Y'know, things like a 35 hour work week.
Germany has provided a very clear example of how to create a growing industrial economy with a trade surplus. Relatively tight credit, relatively flexible labor markets, and relatively sane fiscal policy. The funny part is that Germany's policies aren't really all that marvelous -- they're just better than the others'.
It is only up to the French (and the Italians, Greeks, Spaniards, and Portugese) to emulate it. That they don't want to is all you need to know.
It all has the fringe benefit of controlling inflation. It is rising wages and domestic prices due to monetary inflation that make cheaper foreign goods more attractive leading to trade deficits. The Germans (and the Japanese by the way) understand this very well.
Recalling the old saw from Margaret Thatcher that socialism works until they run out of other people’s money, now some people are finding out how hard life is going to be when the future they have worked so hard to achieve has finally arrived.
Not inevitable at all, IMHO. The article provides no supporting evidence for this assertion.
"Germany has overplayed its hand badly and will face a whirlwind diplomatic retribution".
On the contrary, money talks, not diplomacy. Colbert himself said:
"It is simply, and solely, the abundance of money within a state [which] makes the difference in its grandeur and power."

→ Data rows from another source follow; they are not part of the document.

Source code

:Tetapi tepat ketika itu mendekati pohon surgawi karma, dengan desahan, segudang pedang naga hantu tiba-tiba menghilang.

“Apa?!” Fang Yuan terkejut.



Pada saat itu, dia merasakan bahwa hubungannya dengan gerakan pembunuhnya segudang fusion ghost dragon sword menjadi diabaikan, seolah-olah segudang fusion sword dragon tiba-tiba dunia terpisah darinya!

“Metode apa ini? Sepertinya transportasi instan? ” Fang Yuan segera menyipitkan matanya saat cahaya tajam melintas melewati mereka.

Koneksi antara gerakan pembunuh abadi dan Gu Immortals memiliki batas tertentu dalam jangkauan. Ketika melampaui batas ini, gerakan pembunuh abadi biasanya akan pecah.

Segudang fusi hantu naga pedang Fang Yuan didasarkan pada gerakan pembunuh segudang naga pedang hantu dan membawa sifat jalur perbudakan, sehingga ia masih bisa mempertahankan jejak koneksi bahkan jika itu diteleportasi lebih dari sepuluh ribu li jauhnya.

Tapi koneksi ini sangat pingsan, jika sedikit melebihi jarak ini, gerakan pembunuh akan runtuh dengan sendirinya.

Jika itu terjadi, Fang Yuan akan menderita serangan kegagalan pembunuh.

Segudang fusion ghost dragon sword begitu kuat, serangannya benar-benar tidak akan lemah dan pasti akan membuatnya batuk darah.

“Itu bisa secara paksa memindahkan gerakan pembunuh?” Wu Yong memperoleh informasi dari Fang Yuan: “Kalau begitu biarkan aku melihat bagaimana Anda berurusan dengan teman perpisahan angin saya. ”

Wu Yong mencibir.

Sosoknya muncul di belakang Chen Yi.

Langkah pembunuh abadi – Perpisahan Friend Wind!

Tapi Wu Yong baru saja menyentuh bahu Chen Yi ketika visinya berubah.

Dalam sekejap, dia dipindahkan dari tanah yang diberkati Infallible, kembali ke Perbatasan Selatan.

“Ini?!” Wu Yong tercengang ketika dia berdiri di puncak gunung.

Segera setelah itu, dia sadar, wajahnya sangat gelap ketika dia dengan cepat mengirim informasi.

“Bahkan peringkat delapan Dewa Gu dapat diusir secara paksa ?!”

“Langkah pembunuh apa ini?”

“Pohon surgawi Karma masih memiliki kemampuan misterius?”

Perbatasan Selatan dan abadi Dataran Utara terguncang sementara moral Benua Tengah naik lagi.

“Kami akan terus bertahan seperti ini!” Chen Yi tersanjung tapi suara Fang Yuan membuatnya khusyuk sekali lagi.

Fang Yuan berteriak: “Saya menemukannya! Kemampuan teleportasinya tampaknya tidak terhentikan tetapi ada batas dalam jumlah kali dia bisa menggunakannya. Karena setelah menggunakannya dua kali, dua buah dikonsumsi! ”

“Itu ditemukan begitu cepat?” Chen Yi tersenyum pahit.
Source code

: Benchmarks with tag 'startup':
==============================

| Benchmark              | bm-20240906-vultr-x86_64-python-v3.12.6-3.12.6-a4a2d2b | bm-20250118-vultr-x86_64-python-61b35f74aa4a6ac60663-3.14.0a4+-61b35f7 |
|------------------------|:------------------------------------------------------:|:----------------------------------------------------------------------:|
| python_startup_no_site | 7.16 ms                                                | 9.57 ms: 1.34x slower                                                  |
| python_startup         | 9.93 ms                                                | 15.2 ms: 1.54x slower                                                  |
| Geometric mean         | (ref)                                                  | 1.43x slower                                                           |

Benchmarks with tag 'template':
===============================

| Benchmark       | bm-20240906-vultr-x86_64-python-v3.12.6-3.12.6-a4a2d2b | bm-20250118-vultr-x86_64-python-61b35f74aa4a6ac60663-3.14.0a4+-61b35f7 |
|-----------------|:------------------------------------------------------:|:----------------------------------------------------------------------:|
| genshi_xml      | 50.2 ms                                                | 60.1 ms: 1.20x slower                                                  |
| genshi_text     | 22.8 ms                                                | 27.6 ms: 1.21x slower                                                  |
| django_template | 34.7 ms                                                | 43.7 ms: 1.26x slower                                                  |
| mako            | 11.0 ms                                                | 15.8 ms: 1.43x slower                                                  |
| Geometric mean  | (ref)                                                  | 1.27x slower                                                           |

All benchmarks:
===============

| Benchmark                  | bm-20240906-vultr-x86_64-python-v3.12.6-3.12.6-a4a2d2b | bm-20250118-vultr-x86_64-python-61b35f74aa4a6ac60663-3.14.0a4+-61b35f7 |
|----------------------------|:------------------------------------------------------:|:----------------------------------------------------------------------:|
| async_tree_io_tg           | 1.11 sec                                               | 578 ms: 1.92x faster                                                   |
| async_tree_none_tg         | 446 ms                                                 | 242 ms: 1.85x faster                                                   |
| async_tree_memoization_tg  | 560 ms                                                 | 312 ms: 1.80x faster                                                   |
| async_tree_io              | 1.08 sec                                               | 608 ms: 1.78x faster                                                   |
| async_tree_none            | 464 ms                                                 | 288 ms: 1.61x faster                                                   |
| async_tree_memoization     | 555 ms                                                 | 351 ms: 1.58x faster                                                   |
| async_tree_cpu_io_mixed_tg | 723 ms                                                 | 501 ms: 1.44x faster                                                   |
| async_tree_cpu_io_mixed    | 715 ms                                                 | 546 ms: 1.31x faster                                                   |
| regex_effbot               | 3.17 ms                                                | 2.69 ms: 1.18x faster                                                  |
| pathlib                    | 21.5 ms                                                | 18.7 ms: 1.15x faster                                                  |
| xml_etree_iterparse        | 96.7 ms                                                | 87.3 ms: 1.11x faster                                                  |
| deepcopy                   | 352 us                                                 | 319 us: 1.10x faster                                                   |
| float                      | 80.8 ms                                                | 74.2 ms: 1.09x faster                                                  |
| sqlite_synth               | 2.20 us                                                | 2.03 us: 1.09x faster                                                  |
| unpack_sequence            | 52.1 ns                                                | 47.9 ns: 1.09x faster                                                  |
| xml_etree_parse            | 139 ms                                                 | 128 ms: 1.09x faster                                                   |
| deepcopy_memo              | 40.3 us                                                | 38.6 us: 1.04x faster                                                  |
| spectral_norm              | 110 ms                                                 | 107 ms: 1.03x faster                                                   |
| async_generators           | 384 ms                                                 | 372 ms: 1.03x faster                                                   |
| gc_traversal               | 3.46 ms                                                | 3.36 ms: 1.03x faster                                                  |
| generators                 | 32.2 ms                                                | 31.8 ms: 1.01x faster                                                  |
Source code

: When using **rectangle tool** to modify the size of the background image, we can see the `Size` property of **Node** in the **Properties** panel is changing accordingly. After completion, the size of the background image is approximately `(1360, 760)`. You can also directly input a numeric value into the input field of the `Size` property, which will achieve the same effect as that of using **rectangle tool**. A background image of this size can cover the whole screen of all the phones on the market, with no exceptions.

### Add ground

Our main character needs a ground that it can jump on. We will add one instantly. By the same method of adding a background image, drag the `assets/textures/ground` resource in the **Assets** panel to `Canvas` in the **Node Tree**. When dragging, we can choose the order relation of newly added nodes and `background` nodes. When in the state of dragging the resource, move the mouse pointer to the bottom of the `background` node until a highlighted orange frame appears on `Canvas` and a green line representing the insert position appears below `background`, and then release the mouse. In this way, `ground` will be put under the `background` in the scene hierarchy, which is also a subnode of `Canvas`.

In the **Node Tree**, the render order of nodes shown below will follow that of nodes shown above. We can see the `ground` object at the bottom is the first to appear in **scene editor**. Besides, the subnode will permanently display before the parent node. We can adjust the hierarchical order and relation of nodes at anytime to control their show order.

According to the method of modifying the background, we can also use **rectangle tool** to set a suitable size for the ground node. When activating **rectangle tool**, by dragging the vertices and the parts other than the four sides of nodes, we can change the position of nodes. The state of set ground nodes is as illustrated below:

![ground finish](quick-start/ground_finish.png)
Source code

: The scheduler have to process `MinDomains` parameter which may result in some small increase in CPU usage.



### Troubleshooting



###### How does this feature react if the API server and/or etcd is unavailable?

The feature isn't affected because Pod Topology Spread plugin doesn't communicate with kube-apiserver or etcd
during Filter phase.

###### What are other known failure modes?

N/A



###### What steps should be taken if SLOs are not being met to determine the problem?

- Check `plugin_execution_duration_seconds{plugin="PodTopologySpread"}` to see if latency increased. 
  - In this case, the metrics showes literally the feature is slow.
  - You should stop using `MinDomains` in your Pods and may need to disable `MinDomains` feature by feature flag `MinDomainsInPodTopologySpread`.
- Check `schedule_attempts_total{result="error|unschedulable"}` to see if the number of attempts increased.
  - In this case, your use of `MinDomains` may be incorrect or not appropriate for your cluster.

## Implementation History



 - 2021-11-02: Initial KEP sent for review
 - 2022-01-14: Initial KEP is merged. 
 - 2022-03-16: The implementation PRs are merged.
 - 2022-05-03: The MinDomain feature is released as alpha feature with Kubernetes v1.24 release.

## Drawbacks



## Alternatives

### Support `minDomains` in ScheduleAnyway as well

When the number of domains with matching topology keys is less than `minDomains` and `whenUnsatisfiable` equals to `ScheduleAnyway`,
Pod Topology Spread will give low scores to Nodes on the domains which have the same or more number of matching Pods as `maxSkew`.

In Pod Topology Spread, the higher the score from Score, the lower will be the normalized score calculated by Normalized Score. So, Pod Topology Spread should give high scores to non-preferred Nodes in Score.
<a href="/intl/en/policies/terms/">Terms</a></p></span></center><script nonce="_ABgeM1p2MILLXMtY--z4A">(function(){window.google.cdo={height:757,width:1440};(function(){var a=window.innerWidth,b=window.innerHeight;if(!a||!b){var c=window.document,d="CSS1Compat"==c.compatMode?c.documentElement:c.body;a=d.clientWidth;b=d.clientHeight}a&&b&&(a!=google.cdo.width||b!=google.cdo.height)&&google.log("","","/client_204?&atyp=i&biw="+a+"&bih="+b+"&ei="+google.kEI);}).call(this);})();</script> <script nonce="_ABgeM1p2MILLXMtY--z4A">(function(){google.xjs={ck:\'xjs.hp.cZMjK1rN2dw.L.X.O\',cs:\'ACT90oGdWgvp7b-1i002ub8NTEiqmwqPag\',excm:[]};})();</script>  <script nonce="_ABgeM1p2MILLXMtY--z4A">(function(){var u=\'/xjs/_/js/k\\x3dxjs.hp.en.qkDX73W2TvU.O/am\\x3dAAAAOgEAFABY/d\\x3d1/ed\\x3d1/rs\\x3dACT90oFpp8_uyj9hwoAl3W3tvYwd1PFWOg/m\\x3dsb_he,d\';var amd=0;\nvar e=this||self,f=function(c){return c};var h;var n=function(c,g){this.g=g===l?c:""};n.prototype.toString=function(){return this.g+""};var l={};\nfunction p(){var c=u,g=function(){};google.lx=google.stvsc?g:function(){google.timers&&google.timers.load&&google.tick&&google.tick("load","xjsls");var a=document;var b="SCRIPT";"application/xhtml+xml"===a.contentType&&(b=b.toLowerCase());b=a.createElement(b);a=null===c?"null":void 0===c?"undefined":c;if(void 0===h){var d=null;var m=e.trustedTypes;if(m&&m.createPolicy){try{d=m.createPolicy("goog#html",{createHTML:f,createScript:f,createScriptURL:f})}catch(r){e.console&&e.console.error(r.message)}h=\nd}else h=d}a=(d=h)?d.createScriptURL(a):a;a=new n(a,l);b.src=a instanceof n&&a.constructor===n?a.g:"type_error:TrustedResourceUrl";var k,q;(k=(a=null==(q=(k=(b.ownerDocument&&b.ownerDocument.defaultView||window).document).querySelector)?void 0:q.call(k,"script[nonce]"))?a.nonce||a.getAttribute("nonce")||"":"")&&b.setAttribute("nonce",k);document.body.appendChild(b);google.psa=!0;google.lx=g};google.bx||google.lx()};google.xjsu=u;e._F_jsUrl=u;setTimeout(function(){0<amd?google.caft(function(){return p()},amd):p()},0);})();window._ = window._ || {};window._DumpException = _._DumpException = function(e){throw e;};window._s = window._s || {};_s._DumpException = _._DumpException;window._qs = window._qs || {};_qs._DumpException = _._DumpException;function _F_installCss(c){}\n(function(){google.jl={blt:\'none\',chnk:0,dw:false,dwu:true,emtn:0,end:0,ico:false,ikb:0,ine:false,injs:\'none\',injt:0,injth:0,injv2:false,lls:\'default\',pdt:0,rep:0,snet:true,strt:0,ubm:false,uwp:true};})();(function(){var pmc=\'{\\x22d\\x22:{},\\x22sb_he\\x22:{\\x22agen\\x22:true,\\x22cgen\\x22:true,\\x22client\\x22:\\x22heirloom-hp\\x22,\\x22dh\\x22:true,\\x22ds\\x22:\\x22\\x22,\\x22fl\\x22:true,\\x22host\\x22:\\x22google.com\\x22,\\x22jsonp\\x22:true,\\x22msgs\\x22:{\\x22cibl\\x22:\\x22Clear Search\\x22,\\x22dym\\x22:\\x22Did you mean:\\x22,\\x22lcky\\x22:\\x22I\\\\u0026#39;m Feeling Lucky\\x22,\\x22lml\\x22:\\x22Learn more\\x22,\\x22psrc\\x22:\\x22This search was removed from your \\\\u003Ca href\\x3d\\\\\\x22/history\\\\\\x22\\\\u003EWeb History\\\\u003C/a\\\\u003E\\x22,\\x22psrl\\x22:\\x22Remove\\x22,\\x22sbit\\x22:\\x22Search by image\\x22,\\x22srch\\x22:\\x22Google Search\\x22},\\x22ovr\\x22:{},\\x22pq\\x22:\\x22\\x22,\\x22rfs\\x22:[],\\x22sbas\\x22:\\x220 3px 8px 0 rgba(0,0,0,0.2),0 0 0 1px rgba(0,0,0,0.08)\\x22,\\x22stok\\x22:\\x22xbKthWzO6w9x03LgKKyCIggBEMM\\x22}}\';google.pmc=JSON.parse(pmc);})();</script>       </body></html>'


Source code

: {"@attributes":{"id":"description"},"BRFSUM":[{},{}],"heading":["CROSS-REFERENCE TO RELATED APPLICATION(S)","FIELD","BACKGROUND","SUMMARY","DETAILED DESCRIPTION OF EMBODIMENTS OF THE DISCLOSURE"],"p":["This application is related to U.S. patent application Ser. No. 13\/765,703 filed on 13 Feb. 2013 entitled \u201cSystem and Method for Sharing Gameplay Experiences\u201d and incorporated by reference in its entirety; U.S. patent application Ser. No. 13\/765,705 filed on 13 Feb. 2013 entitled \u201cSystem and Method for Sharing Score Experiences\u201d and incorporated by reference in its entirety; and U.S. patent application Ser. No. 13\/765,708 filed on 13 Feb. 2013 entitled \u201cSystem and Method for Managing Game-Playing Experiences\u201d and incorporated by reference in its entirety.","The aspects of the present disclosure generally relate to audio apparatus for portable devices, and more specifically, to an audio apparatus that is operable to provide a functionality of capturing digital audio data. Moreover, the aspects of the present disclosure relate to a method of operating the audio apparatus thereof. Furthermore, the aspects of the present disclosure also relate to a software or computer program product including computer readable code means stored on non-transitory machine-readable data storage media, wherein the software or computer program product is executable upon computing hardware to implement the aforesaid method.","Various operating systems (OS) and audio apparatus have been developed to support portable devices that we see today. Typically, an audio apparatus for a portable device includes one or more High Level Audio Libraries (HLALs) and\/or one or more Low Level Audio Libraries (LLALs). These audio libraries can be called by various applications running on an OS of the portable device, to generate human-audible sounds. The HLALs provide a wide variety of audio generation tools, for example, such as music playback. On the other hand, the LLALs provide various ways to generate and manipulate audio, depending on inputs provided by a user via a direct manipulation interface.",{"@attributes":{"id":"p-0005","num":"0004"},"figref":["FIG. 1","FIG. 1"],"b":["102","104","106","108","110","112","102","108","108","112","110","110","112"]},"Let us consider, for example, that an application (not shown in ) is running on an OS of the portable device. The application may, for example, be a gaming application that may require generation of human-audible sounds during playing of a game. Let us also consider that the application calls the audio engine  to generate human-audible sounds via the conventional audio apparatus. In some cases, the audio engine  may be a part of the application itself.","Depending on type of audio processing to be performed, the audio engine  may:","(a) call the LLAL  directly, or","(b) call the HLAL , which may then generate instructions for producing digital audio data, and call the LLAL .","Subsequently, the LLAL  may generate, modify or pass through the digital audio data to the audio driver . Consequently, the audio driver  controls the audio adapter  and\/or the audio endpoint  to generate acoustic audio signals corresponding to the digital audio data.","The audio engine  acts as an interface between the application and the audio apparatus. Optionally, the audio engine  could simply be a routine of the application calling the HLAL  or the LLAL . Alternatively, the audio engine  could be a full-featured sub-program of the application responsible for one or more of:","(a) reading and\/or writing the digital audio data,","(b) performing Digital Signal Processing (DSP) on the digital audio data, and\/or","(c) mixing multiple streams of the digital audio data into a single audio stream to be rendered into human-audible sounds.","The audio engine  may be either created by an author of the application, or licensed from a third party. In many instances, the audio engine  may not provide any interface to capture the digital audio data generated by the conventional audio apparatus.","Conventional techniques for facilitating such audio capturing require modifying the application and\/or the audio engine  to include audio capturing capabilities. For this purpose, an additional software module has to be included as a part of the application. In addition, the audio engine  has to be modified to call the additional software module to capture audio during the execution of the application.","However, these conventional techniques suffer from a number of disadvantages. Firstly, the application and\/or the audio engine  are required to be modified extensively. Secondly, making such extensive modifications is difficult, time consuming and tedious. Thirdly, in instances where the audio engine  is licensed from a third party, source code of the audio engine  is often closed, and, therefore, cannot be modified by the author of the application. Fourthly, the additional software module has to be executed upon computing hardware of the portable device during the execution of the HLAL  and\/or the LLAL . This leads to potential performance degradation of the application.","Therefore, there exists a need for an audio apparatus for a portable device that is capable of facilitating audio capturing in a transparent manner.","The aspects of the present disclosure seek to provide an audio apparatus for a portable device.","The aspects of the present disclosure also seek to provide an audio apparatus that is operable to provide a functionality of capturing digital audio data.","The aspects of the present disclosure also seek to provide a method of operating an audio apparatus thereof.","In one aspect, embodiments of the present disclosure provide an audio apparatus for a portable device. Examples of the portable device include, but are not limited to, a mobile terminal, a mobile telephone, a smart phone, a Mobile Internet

AEP calls all those who insist that Europe lives within its means "pub bores" with "an old meme".
Germany will not pay for profligacy of the Latin and Greek states no matter how old the "meme" becomes.
Germany is a single non-leftist (at least the Western states(lands) nation left in Europe. it is not surprising they are winning competition.
Of course, others are to blame Germany for their own faults but it has nothing to do with another unfriendly takeover.